Securities dealers are the ‘beating stick’ for the financial sector-Schnoor
President of the Jamaica Securities Dealers Association (JSDA) and CEO of Scotia DBG Investments Limited Anya Schnoor has criticised local regulators and the government for not creating a framework within which the securities dealers can benefit from risk diversification, even while blaming the industry for the perceived systemic weaknesses of the sector.
Schnoor, who was speaking at the Annual Members meeting of the JSDA held at the Terra Nova Hotel in Kingston, said the securities industry in particular had become “the beating stick for all that is supposedly wrong in the financial industry” while at the same time it is targeted as leaders in the financial sector turnaround.

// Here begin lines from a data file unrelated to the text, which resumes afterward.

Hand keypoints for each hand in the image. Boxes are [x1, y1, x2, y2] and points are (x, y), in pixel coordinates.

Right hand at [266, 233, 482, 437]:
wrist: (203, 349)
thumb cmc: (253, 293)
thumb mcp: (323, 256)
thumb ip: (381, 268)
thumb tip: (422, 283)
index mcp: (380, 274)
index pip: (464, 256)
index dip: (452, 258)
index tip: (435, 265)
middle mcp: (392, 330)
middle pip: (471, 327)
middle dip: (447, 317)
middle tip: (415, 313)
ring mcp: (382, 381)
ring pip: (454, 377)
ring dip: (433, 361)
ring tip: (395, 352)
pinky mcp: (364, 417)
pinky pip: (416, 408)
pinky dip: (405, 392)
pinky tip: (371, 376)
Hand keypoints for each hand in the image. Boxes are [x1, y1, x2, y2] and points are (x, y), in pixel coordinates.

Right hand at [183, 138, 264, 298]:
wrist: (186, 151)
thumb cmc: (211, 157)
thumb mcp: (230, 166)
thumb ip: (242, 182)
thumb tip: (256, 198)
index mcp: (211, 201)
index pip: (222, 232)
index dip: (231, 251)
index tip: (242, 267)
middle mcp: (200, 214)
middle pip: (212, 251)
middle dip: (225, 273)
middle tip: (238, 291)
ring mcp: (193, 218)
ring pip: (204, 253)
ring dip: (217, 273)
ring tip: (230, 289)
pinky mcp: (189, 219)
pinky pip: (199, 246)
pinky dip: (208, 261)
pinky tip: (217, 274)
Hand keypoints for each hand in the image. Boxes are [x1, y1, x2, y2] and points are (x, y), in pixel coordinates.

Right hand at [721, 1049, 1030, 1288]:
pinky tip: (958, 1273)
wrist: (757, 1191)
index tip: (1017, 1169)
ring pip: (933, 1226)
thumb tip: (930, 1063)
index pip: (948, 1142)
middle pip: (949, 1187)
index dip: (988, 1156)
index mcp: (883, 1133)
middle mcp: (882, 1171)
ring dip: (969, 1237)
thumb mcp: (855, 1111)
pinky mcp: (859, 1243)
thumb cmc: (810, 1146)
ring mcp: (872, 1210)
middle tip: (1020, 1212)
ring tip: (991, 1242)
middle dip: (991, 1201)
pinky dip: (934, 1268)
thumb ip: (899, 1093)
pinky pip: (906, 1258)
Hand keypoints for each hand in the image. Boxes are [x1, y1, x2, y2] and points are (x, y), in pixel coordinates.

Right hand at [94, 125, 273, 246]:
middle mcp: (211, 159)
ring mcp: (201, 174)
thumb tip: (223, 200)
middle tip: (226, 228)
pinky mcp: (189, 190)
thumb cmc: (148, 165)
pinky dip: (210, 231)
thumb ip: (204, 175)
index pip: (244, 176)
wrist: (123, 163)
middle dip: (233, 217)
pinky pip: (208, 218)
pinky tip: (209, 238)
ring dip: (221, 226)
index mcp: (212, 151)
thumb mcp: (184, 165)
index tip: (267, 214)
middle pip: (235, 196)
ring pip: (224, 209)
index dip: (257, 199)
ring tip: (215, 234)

The changing regulatory environment, brought on by Jamaica’s relationship with the International Monetary Fund (IMF) and the Jamaica Debt Exchange, while they have brought some important benefits to the industry has also wrought “a negative image of the industry” said Schnoor.

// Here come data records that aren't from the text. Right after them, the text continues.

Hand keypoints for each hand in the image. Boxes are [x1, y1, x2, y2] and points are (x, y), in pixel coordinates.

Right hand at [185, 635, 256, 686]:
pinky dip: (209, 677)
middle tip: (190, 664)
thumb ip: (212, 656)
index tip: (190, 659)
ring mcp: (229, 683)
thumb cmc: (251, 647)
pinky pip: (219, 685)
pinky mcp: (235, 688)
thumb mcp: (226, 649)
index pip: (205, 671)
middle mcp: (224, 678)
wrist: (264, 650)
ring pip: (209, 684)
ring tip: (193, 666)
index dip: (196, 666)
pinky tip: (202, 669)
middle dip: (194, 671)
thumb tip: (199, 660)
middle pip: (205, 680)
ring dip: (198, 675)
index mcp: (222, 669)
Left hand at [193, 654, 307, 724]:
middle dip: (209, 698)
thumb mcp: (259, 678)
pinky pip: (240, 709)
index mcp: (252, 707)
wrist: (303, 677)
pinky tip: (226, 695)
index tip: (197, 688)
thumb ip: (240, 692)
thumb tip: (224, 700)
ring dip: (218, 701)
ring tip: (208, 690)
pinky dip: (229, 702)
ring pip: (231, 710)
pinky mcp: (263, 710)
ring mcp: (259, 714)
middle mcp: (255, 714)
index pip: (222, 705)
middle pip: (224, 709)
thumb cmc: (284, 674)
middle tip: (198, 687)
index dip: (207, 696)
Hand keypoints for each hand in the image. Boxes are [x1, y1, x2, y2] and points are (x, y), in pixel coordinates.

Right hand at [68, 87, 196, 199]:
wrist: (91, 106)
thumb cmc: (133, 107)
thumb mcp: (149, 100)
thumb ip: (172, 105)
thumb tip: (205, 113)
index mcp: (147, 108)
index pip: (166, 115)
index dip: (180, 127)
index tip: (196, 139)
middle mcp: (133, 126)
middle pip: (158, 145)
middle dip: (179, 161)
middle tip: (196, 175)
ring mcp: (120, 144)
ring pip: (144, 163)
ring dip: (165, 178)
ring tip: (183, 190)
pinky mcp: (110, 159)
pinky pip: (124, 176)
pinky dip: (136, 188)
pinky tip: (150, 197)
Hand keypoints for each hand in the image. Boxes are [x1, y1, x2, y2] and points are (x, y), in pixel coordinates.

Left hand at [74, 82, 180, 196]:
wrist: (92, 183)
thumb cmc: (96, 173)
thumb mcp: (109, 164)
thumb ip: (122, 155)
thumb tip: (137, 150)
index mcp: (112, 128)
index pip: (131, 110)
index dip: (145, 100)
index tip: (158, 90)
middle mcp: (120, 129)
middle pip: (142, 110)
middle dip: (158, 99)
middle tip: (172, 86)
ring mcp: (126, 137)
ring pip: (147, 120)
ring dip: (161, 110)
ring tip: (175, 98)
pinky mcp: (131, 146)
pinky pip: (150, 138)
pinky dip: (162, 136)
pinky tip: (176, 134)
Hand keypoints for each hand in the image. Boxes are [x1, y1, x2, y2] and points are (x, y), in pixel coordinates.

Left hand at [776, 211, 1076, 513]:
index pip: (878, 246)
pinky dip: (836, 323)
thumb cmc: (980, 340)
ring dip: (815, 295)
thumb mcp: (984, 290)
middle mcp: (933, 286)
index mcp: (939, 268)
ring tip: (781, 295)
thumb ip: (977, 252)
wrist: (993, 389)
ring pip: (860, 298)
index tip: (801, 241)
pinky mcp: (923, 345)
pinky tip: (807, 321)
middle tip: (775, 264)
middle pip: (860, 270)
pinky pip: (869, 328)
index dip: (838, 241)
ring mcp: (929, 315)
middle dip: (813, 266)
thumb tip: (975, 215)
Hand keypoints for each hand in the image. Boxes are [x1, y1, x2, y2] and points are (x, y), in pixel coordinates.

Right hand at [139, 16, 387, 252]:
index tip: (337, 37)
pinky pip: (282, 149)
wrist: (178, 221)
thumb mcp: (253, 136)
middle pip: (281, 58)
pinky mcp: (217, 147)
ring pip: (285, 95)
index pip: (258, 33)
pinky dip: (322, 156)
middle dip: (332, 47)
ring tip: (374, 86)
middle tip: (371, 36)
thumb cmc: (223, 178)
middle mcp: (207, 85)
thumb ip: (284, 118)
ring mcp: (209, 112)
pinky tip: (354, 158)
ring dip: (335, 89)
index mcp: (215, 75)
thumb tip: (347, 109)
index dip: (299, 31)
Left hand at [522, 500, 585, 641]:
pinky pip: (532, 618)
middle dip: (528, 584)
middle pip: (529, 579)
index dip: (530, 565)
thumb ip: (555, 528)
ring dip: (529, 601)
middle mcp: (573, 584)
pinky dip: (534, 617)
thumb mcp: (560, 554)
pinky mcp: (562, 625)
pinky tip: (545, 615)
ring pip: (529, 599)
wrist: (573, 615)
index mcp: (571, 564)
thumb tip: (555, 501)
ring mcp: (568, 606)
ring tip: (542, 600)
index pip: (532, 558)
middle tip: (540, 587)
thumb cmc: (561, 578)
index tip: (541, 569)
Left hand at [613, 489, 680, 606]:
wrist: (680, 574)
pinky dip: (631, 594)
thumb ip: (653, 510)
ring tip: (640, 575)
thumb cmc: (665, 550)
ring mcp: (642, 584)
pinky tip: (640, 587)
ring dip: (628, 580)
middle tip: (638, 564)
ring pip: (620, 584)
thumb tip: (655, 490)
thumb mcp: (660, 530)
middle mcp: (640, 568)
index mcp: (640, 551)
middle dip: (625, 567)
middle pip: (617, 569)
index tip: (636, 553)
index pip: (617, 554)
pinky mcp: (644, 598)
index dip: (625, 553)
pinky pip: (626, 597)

She noted that though the IMF has portrayed the securities sector as ‘inherently risky’ many have ignored the fact that it is the securities dealers that have facilitated the sale of Government of Jamaica (GOJ) debt which was the fuel which allowed the GOJ to borrow both locally and overseas, and plays a significant role in the debt management process.

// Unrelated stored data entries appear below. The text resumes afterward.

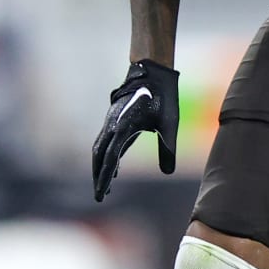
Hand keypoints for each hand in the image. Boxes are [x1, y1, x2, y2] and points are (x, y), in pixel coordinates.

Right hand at [91, 59, 179, 200]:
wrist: (152, 72)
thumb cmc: (163, 96)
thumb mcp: (170, 124)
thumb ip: (168, 149)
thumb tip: (167, 172)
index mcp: (124, 126)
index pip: (110, 158)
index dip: (105, 177)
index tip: (102, 194)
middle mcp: (112, 125)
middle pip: (99, 156)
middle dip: (98, 177)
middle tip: (100, 196)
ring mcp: (111, 121)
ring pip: (99, 149)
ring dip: (99, 167)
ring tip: (105, 186)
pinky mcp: (114, 119)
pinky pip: (105, 141)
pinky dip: (105, 156)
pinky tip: (113, 168)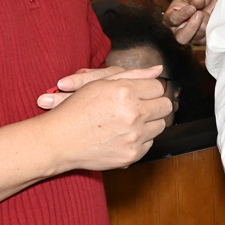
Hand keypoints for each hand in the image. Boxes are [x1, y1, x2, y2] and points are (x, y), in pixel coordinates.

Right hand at [36, 66, 174, 170]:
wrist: (59, 141)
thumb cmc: (76, 109)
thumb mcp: (100, 83)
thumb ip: (133, 75)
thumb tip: (159, 70)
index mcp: (125, 91)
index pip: (158, 87)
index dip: (149, 89)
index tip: (141, 93)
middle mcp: (133, 113)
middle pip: (164, 106)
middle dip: (154, 104)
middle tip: (140, 106)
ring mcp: (134, 136)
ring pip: (160, 125)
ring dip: (149, 122)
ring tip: (129, 121)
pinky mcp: (132, 154)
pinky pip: (149, 143)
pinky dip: (140, 139)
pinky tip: (123, 135)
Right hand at [163, 0, 217, 43]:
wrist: (208, 3)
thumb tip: (198, 1)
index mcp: (170, 17)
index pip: (173, 19)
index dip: (183, 14)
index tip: (192, 8)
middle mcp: (177, 30)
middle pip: (181, 38)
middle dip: (192, 26)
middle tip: (200, 13)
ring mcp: (190, 37)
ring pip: (197, 36)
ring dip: (204, 23)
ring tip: (206, 12)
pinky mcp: (201, 40)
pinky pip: (207, 38)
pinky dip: (211, 28)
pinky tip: (210, 19)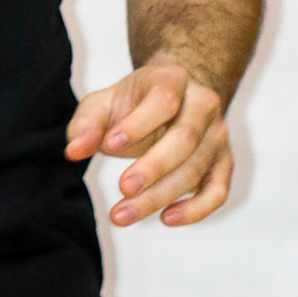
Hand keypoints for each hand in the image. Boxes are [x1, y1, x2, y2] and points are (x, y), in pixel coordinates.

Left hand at [64, 59, 232, 226]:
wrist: (172, 97)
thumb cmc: (133, 103)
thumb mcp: (103, 104)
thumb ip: (86, 125)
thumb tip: (74, 152)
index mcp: (173, 79)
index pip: (164, 99)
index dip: (138, 124)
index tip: (108, 144)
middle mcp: (203, 104)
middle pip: (185, 138)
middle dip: (153, 167)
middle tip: (122, 188)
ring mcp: (217, 134)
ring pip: (196, 169)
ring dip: (160, 196)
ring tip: (123, 213)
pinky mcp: (223, 162)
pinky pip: (218, 190)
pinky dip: (196, 209)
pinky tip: (166, 218)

“As the GOJ continued to borrow so too did the securities industry continue to lend to them. It today holds a significant percentage of GOJ debt and continues to allow the GOJ to roll day after day the debt outstanding,” Schnoor argued.
However, in a report detailing the terms of the US$1.27 billion stand-by arrangement with Jamaica, the IMF recommended broad based reform of the financial sector based on what its said was a model fraught with inherent risks made worse by the repo business. However, Schnoor argued that despite the recommendation that the dealers move some of their risks off balance sheet; the framework has not been created for them to do so.
“How exactly are we to do this? Until February of this year securities dealers were prevented from issuing new unit trust products to our clients, a key product to aid diversification and reduce repo liability funding,” Schnoor said.
She argued that when the moratorium was lifted on unit trust products, restrictions remained on the type of unit trusts to issue, limiting the extent to which the sector could diversify.
Only Jamaican dollar denominated unit trusts can be issued by the local dealers, as the Bank of Jamaica Act prohibits the securities dealers from issuing US dollar denominated unit trust products even though 50 per cent of repos in the market are denominated in US dollars. Worse, securities dealers from outside Jamaica can issue USD mutual funds locally. Schnoor argued this limitation was backward.
“The old arguments of currency control and the risks of capital flight are just that-old. If Jamaicans never took their money offshore after the JDX then they never will,” she said.
Schnoor argued that if the restrictions on securities dealers were removed, it would create the framework for a reduction in interest rate and liquidity risks. She noted that in the interest of the stability of the financial sector, regulators should not impose the risk of “running ahead to meet arbitrary deadlines set in a vacuum, without careful analysis and discussion”.
“The time has come for the Bank of Jamaica to sit and discuss with the industry how we move forward on this important issue. One cannot speak about risk when the policies which exist in the financial system do not allow for the risks to be eliminated,” Schnoor said.
The Financial Services Commission (FSC) recently announced a 100 per cent increase in the risk weighting of GOJ global instruments, which will have to be borne by the securities dealers that hold the instruments. The increase in the risk weighting has moved from zero, to 12.5 per cent to be compounded each quarter. The increased weighting is in keeping with the Basel standard said the FSC.
To cover the risk, these firms will have to have a capital base that, at minimum, covers the cost of eight per cent of the value of its holding of the bonds. As at March 31, 2010, the Jamaican government had US$3.2 billion worth of global bonds and over US$1.2 billion of US dollar and US dollar indexed bonds in issue.
“The JSDA is appreciative of the collaborative approach the FSC is taking to the discussion surrounding new regulatory proposals. However adequate time is needed for careful analysis of each proposed change,” Schnoor argued.
“As the Basel III discussions have shown, not even the international regulatory minds are in agreement on the way forward on some of the key proposals which we are now trying to implement locally. We need to tread carefully,” Schnoor said.